Giulia Ingarao insegna Storia dell’arte contemporanea all’Accademia di Belle Arti di Palermo. È specializzata in Storia dell’arte all’Universidad Nacional Autónoma de México. Il Surrealismo e gli studi di genere costituiscono i suoi principali interessi di ricerca. Dal 2015 è direttore artistico di Ruber.contemporanea e ha curato mostre di artisti emergenti e storicizzati. Ha pubblicato numerosi saggi e articoli, molti dei quali sulla diaspora surrealista in Messico, tra questi: La madre e il suo doppio: iconografia del femminile nell’immaginario surrealista (Mimesis, 2017); Leonora Carrington. From Europe to Mexico (IMMA, 2013); El taller creativo en México de los cuerenta: Leonora Carrington y la colonia surrealista (Meidenbauer, 2011).
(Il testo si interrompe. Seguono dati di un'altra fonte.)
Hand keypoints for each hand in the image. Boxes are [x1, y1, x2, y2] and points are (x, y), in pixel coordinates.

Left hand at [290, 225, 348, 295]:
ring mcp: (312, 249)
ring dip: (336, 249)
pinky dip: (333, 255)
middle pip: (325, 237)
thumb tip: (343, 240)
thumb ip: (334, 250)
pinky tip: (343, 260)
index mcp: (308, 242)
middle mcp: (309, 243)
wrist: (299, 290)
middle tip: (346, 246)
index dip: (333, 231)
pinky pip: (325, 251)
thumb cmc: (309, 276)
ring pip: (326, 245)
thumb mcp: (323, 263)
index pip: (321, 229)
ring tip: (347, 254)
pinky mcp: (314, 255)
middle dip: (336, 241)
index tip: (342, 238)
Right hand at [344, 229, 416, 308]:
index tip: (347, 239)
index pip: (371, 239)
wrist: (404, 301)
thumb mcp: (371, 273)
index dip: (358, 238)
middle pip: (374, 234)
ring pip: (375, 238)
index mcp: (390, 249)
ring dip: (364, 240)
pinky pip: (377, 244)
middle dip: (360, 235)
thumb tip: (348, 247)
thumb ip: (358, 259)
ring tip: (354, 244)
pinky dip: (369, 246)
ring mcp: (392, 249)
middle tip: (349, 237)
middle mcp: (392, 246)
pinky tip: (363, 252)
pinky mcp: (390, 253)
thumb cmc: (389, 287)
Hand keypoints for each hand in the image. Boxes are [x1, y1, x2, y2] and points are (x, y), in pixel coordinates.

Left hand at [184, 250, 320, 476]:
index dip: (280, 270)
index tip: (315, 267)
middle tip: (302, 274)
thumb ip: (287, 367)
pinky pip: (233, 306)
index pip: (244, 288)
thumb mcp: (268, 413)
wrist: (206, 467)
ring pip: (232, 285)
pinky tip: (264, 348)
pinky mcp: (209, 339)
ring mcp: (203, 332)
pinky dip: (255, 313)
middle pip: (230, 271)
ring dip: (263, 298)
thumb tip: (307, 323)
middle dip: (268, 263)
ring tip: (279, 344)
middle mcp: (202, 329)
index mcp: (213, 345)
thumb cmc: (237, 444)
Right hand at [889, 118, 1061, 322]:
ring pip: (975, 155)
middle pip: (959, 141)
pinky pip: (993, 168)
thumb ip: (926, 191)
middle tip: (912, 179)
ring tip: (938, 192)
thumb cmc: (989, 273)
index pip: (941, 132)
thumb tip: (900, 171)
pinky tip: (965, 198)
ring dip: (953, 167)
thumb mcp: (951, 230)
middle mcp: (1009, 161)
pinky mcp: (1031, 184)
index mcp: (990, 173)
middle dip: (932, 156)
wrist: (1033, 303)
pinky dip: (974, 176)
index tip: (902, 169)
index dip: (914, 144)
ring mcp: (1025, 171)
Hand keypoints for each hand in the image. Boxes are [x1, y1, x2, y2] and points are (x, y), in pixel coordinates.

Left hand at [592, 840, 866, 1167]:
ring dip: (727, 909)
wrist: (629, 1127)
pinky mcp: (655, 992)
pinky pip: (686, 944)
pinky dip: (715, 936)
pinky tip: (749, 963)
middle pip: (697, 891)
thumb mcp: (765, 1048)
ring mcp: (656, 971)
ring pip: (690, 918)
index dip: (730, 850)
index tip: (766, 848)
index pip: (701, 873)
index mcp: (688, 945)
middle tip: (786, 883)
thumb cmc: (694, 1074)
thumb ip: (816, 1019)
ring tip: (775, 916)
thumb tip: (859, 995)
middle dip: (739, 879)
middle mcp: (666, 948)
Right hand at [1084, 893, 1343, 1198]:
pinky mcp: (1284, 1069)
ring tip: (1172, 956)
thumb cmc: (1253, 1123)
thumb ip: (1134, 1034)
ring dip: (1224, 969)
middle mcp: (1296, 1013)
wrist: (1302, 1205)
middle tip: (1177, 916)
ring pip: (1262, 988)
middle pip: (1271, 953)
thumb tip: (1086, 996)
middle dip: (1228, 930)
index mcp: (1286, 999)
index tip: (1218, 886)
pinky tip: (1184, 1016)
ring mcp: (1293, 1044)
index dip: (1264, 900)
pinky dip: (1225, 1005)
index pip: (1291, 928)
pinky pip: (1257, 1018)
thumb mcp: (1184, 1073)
È autrice nel 2014 della prima monografia italiana su Leonora Carrington (Leonora Carrington un viaggio nel Novecento, Mimesis), pubblicata in seconda edizione nel 2022 in italiano e in inglese (Leonora Carrington. The Image of Dreams, Mimesis International).

Giulia Ingarao lectures in History of Modern and Contemporary Art at the Accademia di Belle Arti di Palermo. She completed her postgraduate studies in Art History at UNAM, Mexico. Her principal areas of research are Surrealism and Gender Studies. Since 2015 she has been Artistic Director of Palermo’s ruber.contemporanea and she has curated numerous exhibitions. She has published many essays and articles concerning the Surrealist diaspora in Mexico, including: ‘La madre e il suo doppio: Iconografia del femminile nell’immaginario surrealista’ (Mimesis, 2017); ‘Leonora Carrington.From Europe to Mexico’ (IMMA, 2013); ‘El taller creativo en México de los cuerenta: Leonora Carrington y la colonia surrealista’ (Meidenbauer, 2011). She is the author of the definitive Italian monograph on Leonora Carrington (Leonora Carrington un viaggio nel Novecento, Mimesis, 2014), of which the second edition was recently published in Italian and English (Leonora Carrington: The Image of Dreams, Mimesis International, 2022).